UNITED STATES
SECURITIES AND EXCHANGE COMMISSION
WASHINGTON, D.C.  20549
 

 
FORM 8-K
 
CURRENT REPORT
Pursuant To Section 13 Or 15(d) of The Securities Exchange Act of 1934
 
Date of report (Date of earliest event reported):  April 15, 2008
 
GSC Investment Corp.
(Exact name of registrant
as specified in charter)
 
     
     
 
Maryland
001-33376
20-8700615
(State or other jurisdiction of incorporation)
(Commission File Number)
(IRS Employer Identification No.)
 
888 Seventh Ave, New York, NY 10019
(Address of principal executive offices)
 
     
Registrant’s telephone number, including area code: (212) 884-6200
 
N/A
(Former name or former address, if changed since last report)
 

Check the appropriate box below if the Form 8-K filing is intended to simultaneously satisfy the filing obligation of the registrant under any of the following provisions (see General Instruction A.2. below):
 
 o
Written communications pursuant to Rule 425 under the Securities Act (17 CFR 230.425)
 
 o
Soliciting material pursuant to Rule 14a-12 under the Exchange Act (17 CFR 240.14a-12)
 
 o
Pre-commencement communications pursuant to Rule 14d-2(b) under the Exchange Act (17 CFR 240.14d-2(b))
 
 o
Pre-commencement communications pursuant to Rule 13e-4(c) under the Exchange Act (17 CFR 240.13e-4(c))
 


 
 
 
 
Item 1.02   Termination of a Material Definitive Agreement.

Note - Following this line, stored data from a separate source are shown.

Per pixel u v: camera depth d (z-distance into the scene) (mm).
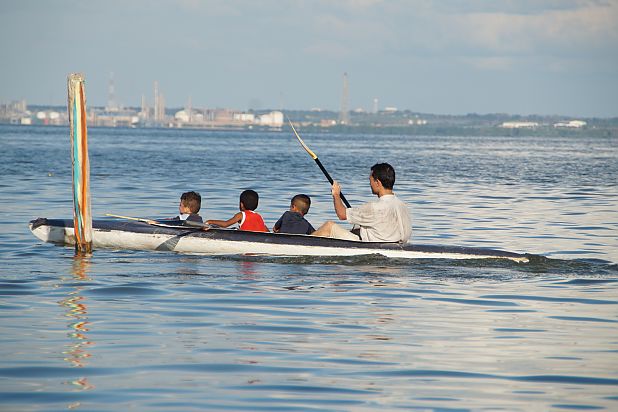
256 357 16156
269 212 45062
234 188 63031
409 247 27734
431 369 15562
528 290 23469
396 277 25188
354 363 15875
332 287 23484
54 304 20594
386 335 18031
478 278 25219
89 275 24750
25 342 16953
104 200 51031
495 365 15875
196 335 17766
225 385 14453
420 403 13711
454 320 19578
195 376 14914
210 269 26141
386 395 14070
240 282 24031
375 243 27766
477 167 111438
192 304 20922
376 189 28234
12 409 13133
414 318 19719
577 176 90438
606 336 18219
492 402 13797
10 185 60875
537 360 16234
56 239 31031
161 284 23531
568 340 17828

On March 23, 2007 (the “Notification of Fee Reimbursement”), GSCP (NJ), L.P., a Delaware limited partnership (the “Adviser”), agreed to reimburse GSC Investment Corp., a Maryland corporation (the “Company”), to the extent the operating expenses of the Company (other than investment advisory and management fees and interest expense) exceeded 1.55% of the Company’s net assets attributable to common stock for a term of twelve months from the date thereof, and each twelve month period thereafter, unless otherwise agreed by the Adviser and the Company.  As noted most recently in Part I, Item 2 in the Company’s Quarterly Report for the quarterly period ended November 30, 2007 (“Management’s Discussion and Analysis of Financial Condition and Results of Operations––Overview––Expenses”), the Company expected this reimbursement agreement to be terminated at the end of its first twelve month term.

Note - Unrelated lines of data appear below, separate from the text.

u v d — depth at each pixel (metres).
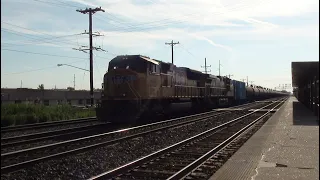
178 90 29.45
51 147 13.09
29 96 62.22
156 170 9.57
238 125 23.23
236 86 56.47
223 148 12.82
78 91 74.62
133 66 23.38
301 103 56.84
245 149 11.58
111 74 22.75
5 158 11.13
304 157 9.99
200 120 26.69
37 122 25.77
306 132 16.00
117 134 17.50
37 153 12.33
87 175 9.48
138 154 12.60
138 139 15.84
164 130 19.45
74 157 11.50
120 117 22.25
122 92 22.36
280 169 8.47
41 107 29.33
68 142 13.93
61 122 24.23
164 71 26.67
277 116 27.00
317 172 8.11
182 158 11.38
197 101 35.66
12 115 24.31
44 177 9.17
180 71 30.91
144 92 22.89
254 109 43.41
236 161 9.56
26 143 14.83
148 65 23.58
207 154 11.11
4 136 17.38
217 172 8.30
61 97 69.00
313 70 22.91
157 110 25.12
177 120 26.17
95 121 25.77
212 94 41.22
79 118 29.47
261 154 10.59
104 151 12.78
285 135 15.08
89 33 42.00
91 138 15.36
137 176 8.91
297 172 8.12
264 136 15.08
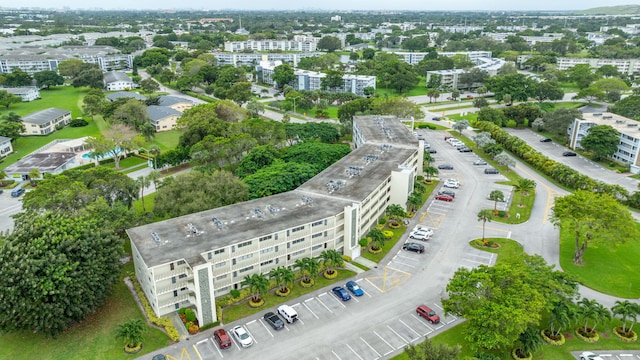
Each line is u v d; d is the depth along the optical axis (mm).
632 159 161000
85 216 93375
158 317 82312
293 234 94375
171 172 161250
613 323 81125
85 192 105750
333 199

On April 15, 2008, as expected, the Adviser and the Company agreed not to extend the Adviser's reimbursement agreement, referred to above.  A copy of the termination agreement is attached hereto as Exhibit 99.1, the text of which is incorporated by reference herein.

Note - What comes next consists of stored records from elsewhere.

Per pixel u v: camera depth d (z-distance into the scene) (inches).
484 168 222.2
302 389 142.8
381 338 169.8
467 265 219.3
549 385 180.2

Item 9.01   Financial Statements and Exhibits.
 
Exhibit No. 
Description
     
  99.1 Agreement Terminating Fee Reimbursement
 
 
 

 
 
SIGNATURES
 
Pursuant to the requirements of the Securities Exchange Act of 1934, the registrant has duly caused this report to be signed on its behalf by the undersigned hereunto duly authorized.
 
   
GSC Investment Corp.
 
       
       
Date:   
April 17, 2008
 
By:  
 /s/ David L. Goret
 
       
Name:  
David L. Goret
 
       
Title:
Vice President and Secretary
 
 
 
 


 
 
Exhibit 99.1
 
AGREEMENT TERMINATING FEE REIMBURSEMENT

AGREEMENT, made as of April 15, 2008 by GSCP (NJ), L.P., a Delaware limited partnership (the “Adviser”), to GSC Investment Corp., a Maryland corporation (the “Company”).

WITNESSETH:

WHEREAS, the Adviser entered into an investment management and advisory agreement with the Company dated March 21, 2007 to manage the portfolio of assets held by the Company, and an administration agreement dated March 21, 2007 to provide administrative services to the Company;

WHEREAS, by notification dated as of March 23, 2007 (the “Notification of Fee Reimbursement”), the Adviser voluntarily agreed to reimburse the Company to the extent the operating expenses of the Company (other than investment advisory and management fees and interest expense) exceeded 1.55% of the Company’s net assets attributable to common stock for a term of twelve months from the date thereof, and each twelve month period thereafter, unless otherwise agreed by the Adviser and the Company; and

WHEREAS, the Adviser and the Company wish to terminate such voluntarily reimbursement after the expiration of the initial twelve month term thereof;

NOW, THEREFORE, the Adviser and the Company hereby agree that the obligation of the Adviser to reimburse the operating expenses of the Company pursuant to the Notification of Fee Reimbursement shall be terminated effective as of March 23, 2008.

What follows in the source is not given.